» **Problem requirements**:
Tally the lines in the items below that contain the string "https", with case counting, and give only the number.

» **Supplied records**:

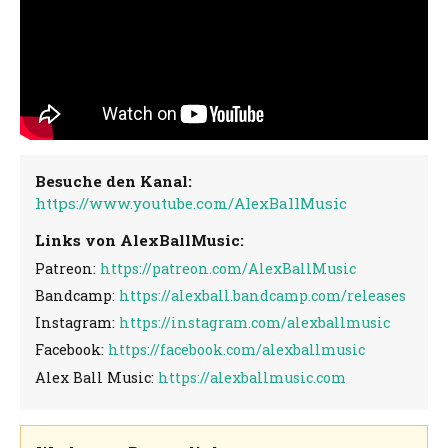
Besuche den Kanal:
https://www.youtube.com/AlexBallMusic
Links von AlexBallMusic:
Patreon:
https://patreon.com/AlexBallMusic
Bandcamp:
https://alexball.bandcamp.com/releases
Instagram:
https://instagram.com/alexballmusic
Facebook:
https://facebook.com/alexballmusic
Alex Ball Music:
https://alexballmusic.com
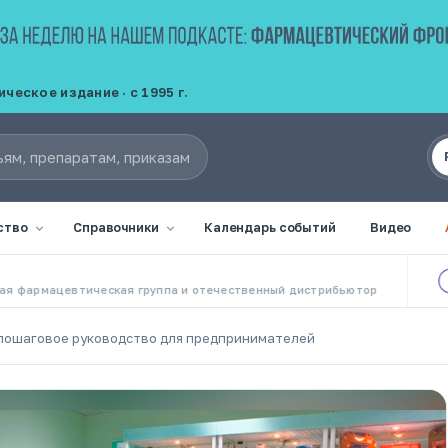
еское издание · с 1995 г.
ство
Справочники
Календарь событий
Видео
PRO
кая группа и отечественный дистрибьютор
Меж
: пошаговое руководство для предпринимателей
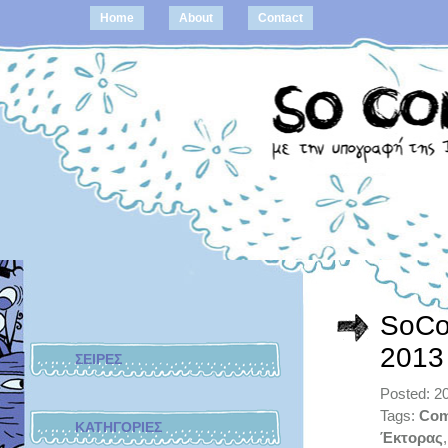
Home
About
Contact
SoCo
2013
ΣΕΙΡΕΣ
Posted: 20
Tags:
Com
ΚΑΤΗΓΟΡΙΕΣ
Έκτορας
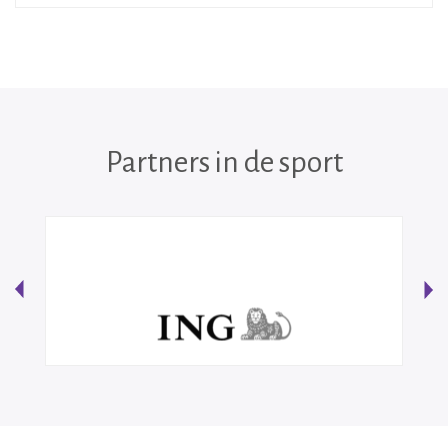
Partners in de sport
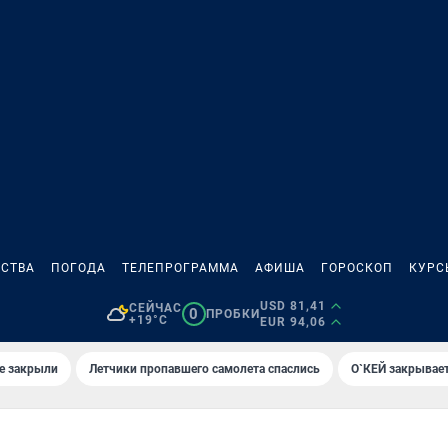
СТВА
ПОГОДА
ТЕЛЕПРОГРАММА
АФИША
ГОРОСКОП
КУРС
USD 81,41
СЕЙЧАС
0
ПРОБКИ
+19°C
EUR 94,06
е закрыли
Летчики пропавшего самолета спаслись
О`КЕЙ закрывает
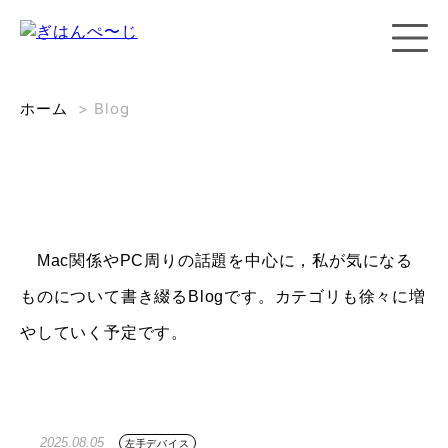
ホーム
>
Blog
Mac関係やPC周りの話題を中心に，私が気になる
ものについて書き綴るBlogです。カテゴリも徐々に増
やしていく予定です。
2025.08.05
左手デバイス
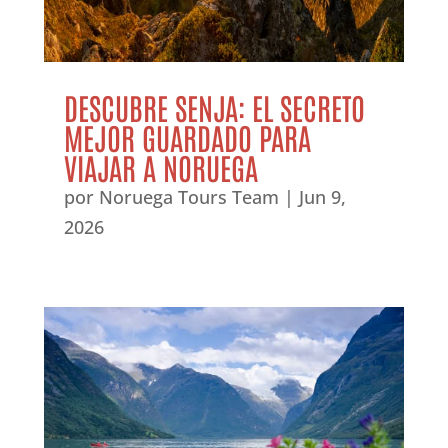
DESCUBRE SENJA: EL SECRETO
MEJOR GUARDADO PARA
VIAJAR A NORUEGA
por
Noruega Tours Team
|
Jun 9,
2026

» **Task result**:
6